Seit einem halben Jahr bleibt mein Glied schlaff. Das beschäftigt mich

«Langsam ging auch die Sexualität zurück. Seit einem halben Jahr bleibt mein Glied schlaff, und ich kann nicht mehr in meine Frau eindringen. Das beschäftigt mich oft. Mein Hausarzt sagte, das sei das Alter. Ich zweifle aber daran und überlege mir, den Arzt zu wechseln. Ich stelle mir auch die Frage, ob ich mit einem Hilfsmittel meine Frau zum Orgasmus bringen könnte. Was würden Sie mir raten?» Seine Frau kommt mit der Situation besser zurecht. «Einen Vorwurf habe ich meinem Mann nie gemacht und würde es auch nie machen. Er macht bei mir auch nie eine Bemerkung wegen meinem Übergewicht.»

DAS SAGT DR. SAMUEL STUTZ
Mehr als 400'000 Männer in der Schweiz haben ernsthafte Probleme mit der Erektion, vorwiegend in der zweiten Lebenshälfte. Die wenigsten sprechen darüber und tun etwas. Vier von fünf Betroffenen gehen nicht einmal zum Arzt. Und wenn sie es tun, ist die Gefahr gross, dass sie zwar ein Rezept bekommen, sich aber mit ihren Problemen alleine fühlen und nicht wissen, wie man das Medikament richtig anwendet. Scheitert dann der erste oder zweite Behandlungsversuch, ist die Sexualität endgültig vom Tisch.

Das männliche Glied ist ein sensibles Organ. Für eine erektile Dysfunktion gibt es organische und psychische Ursachen. Die häufigste organische Störung ist die Arteriosklerose. Sie befällt nicht nur die Blutgefässe, die lebenswichtige Organe wie Herz und Hirn mit Blut versorgen, sondern auch jene, die für das beste Stück des Mannes zuständig sind. Weil der Penis so sensibel und vor allem so früh auf Störungen der Blutversorgung reagiert, machen sich die ersten Symptome im Bett bemerkbar, bevor es zu Herzbeschwerden oder gar Einschränkungen der Hirndurchblutung kommt.
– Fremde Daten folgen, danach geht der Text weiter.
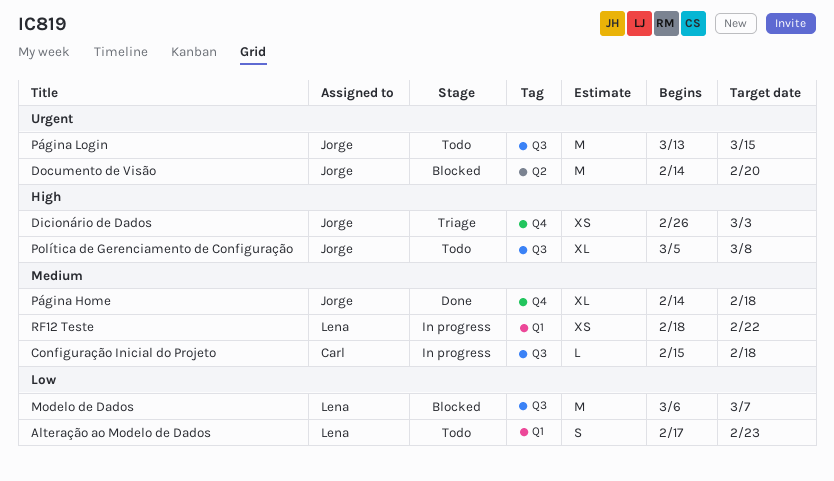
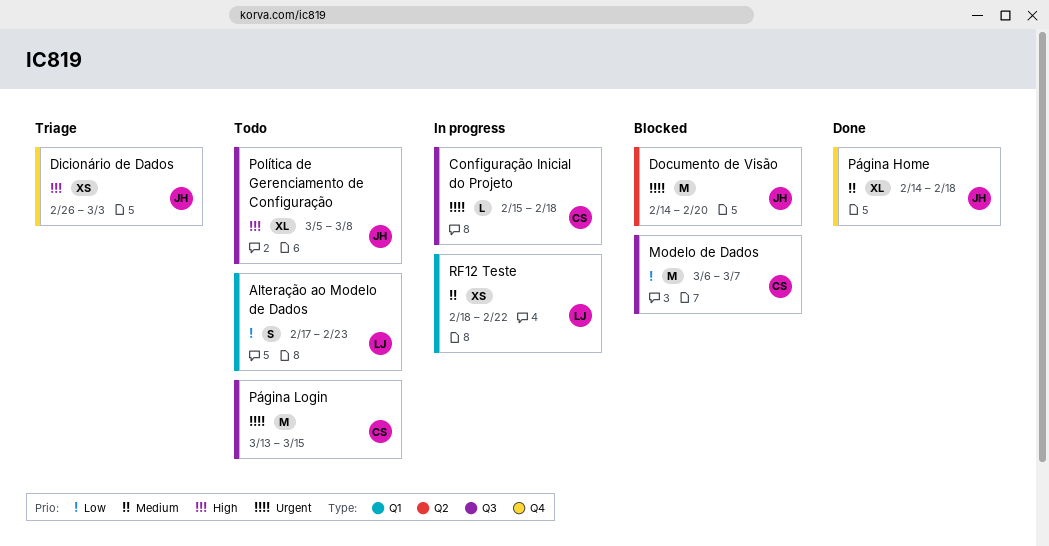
Configuração Inicial do Projeto, priority: Medium -> Urgent
Modelo de Dados, owner: Lena -> Carl
Página Login, owner: Jorge -> Carl

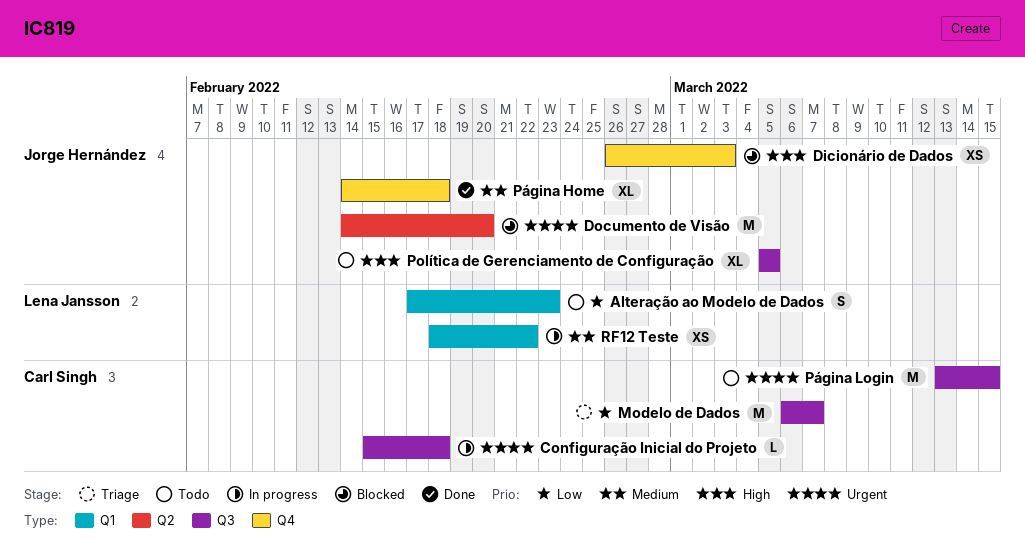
Dicionário de Dados, status: Triage -> Blocked
Modelo de Dados, status: Blocked -> Triage
Política de Gerenciamento de Configuração, due: Mar 8 -> Mar 5

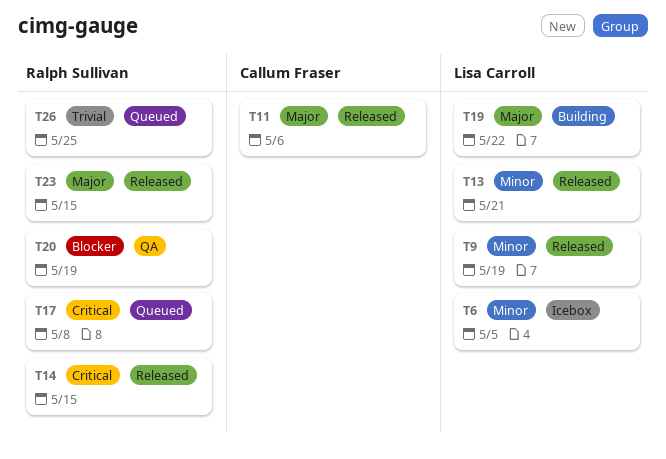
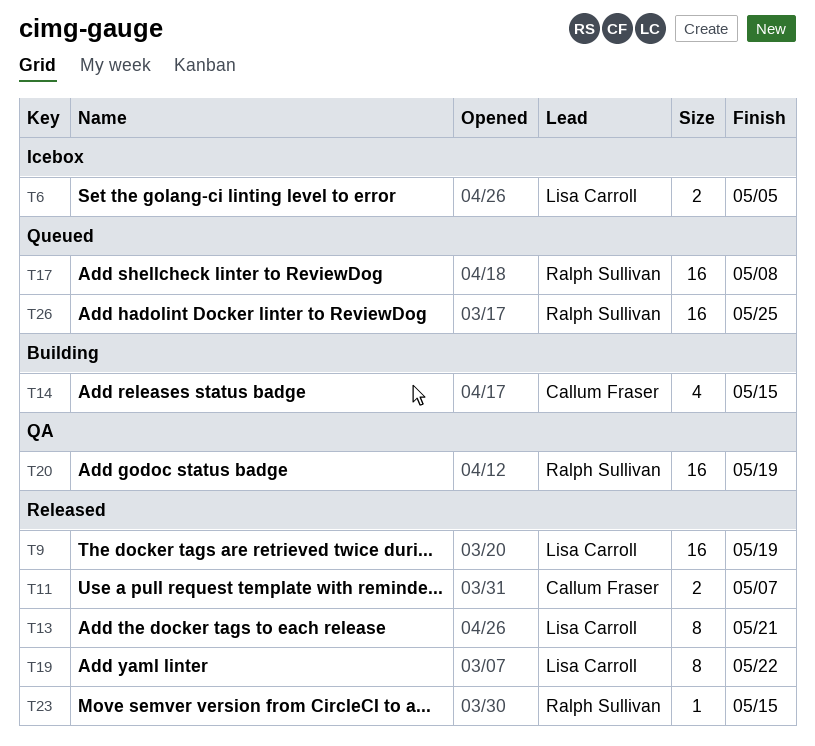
T11, due: May 6 -> May 7
T14, status: Released -> Building
T14, owner: Ralph Sullivan -> Callum Fraser
T19, status: Building -> Released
Erektionsprobleme sind ein frühes Warnzeichen für andere ernsthafte Erkrankungen. 15 bis 20 Prozent der Männer mit Erektionsproblemen haben eine klinisch relevante Herzkrankheit. Männer mit Potenzproblemen sollten daher auf Herz-Kreislauf-Risikofaktoren abgeklärt werden, also auf Bluthochdruck, erhöhtes Cholesterin, Übergewicht, Bewegungsarmut und Diabetes. Umgekehrt leiden Diabetiker und Menschen mit hohem Blutdruck häufig an erektiler Dysfunktion, dass der Arzt von sich aus danach fragen sollte.
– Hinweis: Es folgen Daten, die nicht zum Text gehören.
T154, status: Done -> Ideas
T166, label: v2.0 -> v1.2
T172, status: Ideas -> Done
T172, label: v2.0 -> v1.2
Viele Medikamente und übermässiger Alkoholkonsum beeinträchtigen die Erektions-ähigkeit. Weitere körperliche Gründe sind Schlafapnoe mit Müdigkeit am Tag, multiple Sklerose, Parkinson und Operationen im Beckenbereich, wie in unserem Fall. Damit eine Erektion zustande kommt, muss es auch psychisch stimmen. Es sind nicht nur ernsthafte Erkrankungen wie Depressionen, die den sensiblen Vorgang stören, sondern jede Form von Stress, Angst, Müdigkeit oder partnerschaftliche Konflikte.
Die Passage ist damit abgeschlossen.